DESCRIPTION OF THE TASK » Reproduce the items below word for word, leaving out the pictures.
........
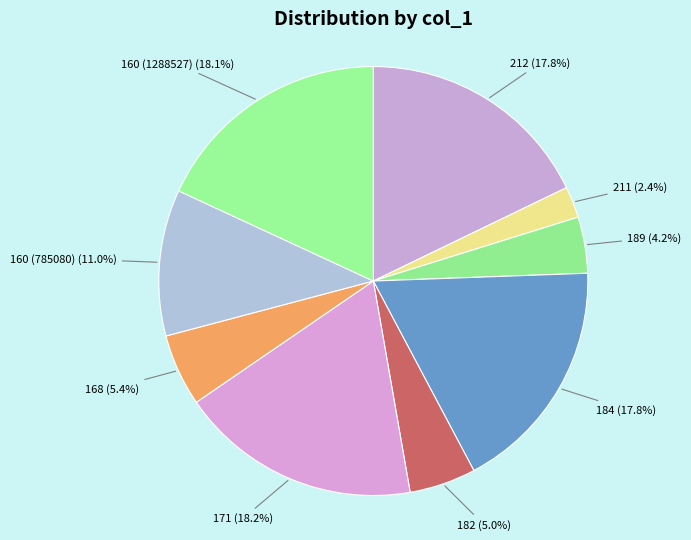

Is it true that 211 is 9% of the pie?

False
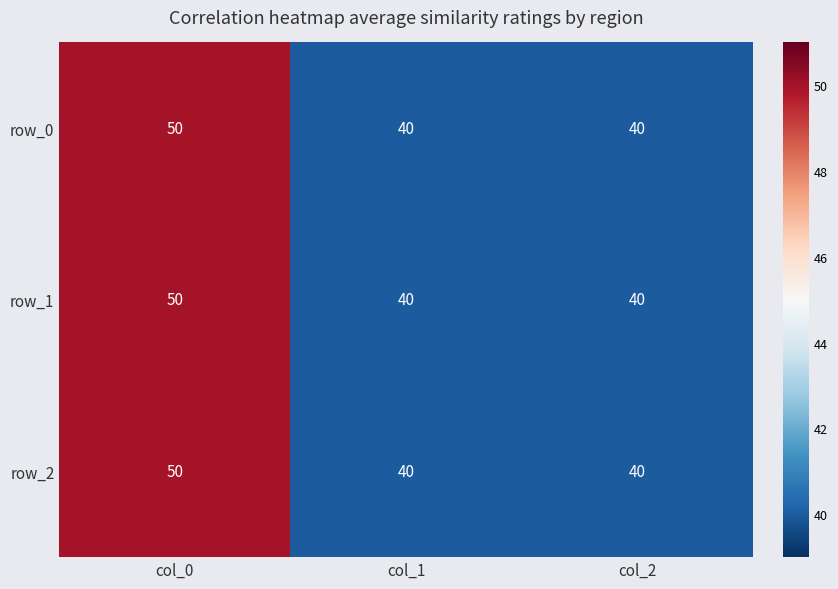

Is the value of row_0 at col_2 greater than the value of row_2 at col_0?

No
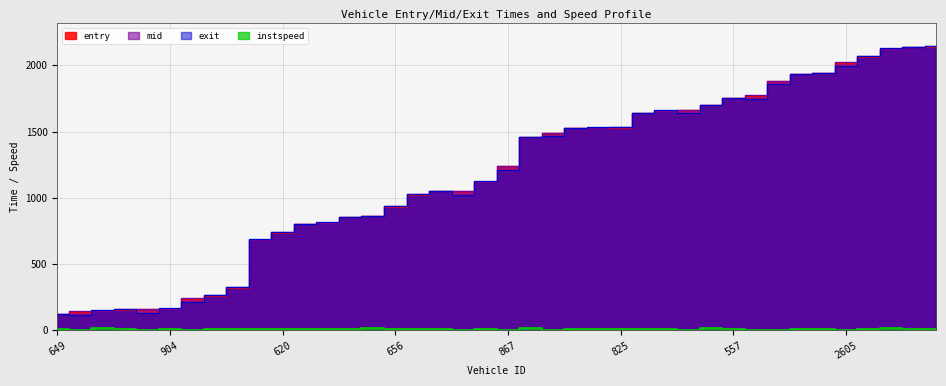

What is the sum of all exit values?

46685.0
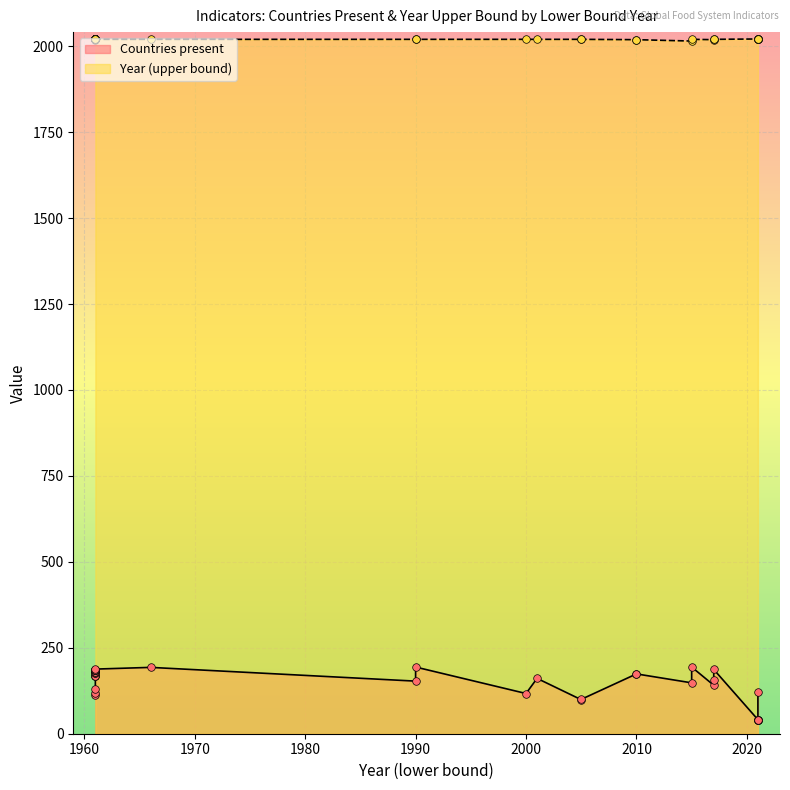

At how many categories does at least one series exceed 735?

40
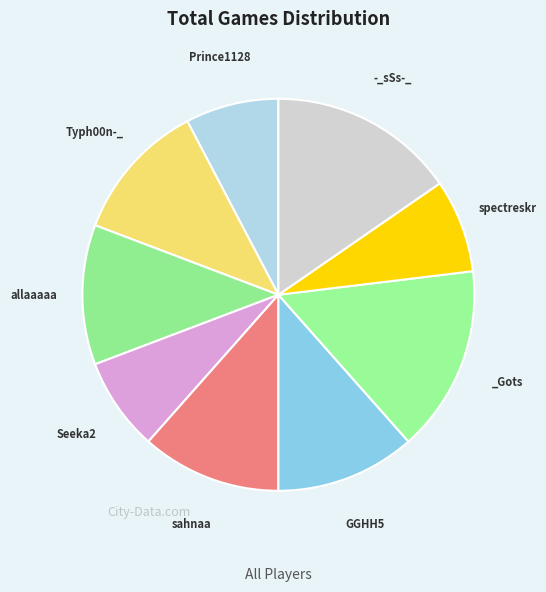

How many segments does this pie chart have?

9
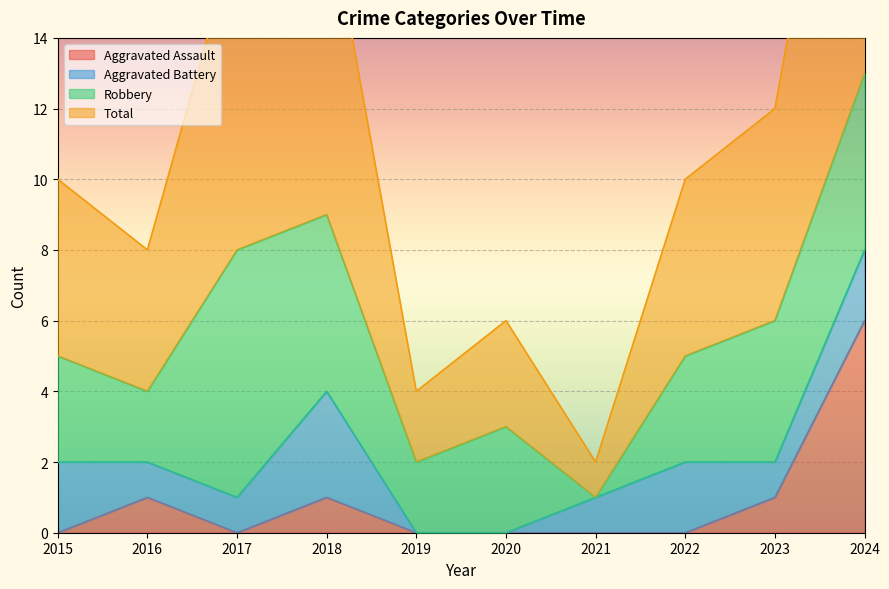

True or false: Aggravated Assault and Total cross at least once.

False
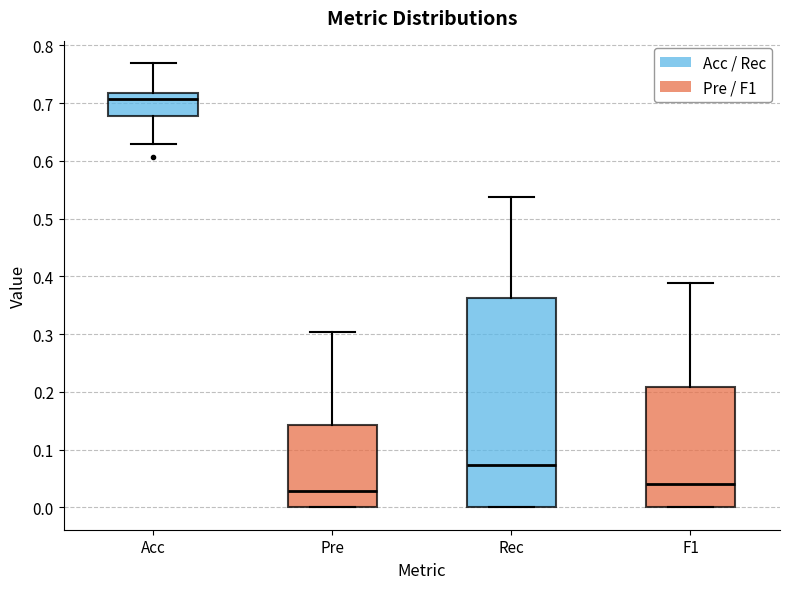

Which box's median line is the highest?

Acc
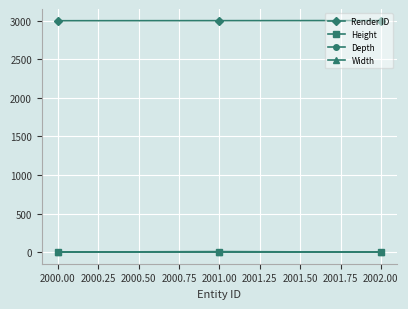

At which label does Height reach its peak?

2001.00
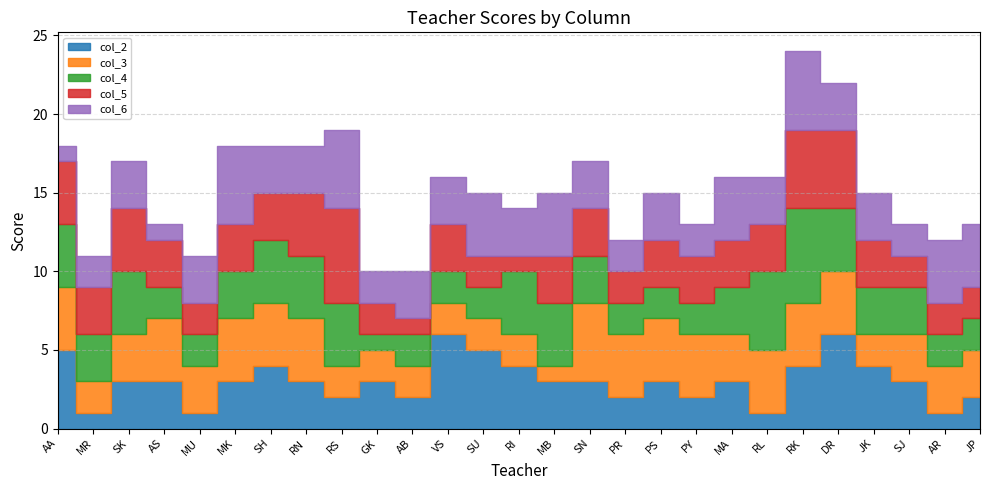

Which series has the widest spread of values?

col_2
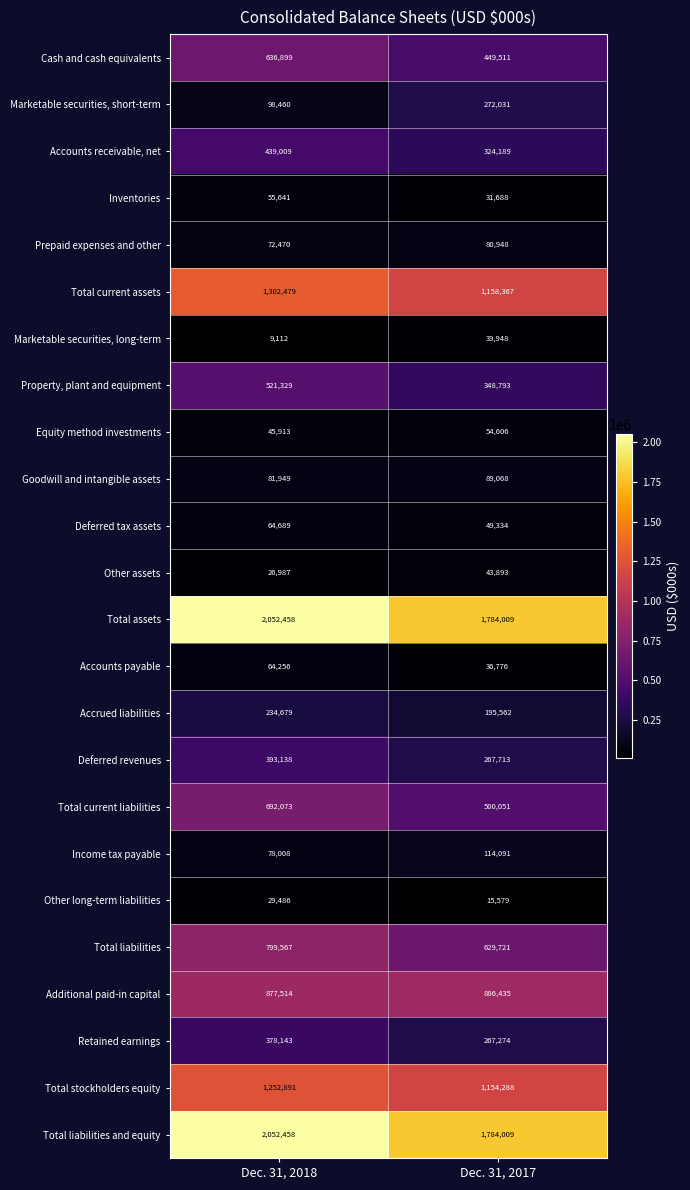

What is the sum of all Other long-term liabilities values?

45065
........
FINAL ANSWER »
Is it true that 211 is 9% of the pie?

False

Is the value of row_0 at col_2 greater than the value of row_2 at col_0?

No

What is the sum of all exit values?

46685.0

At how many categories does at least one series exceed 735?

40

How many segments does this pie chart have?

9

True or false: Aggravated Assault and Total cross at least once.

False

Which box's median line is the highest?

Acc

At which label does Height reach its peak?

2001.00

Which series has the widest spread of values?

col_2

What is the sum of all Other long-term liabilities values?

45065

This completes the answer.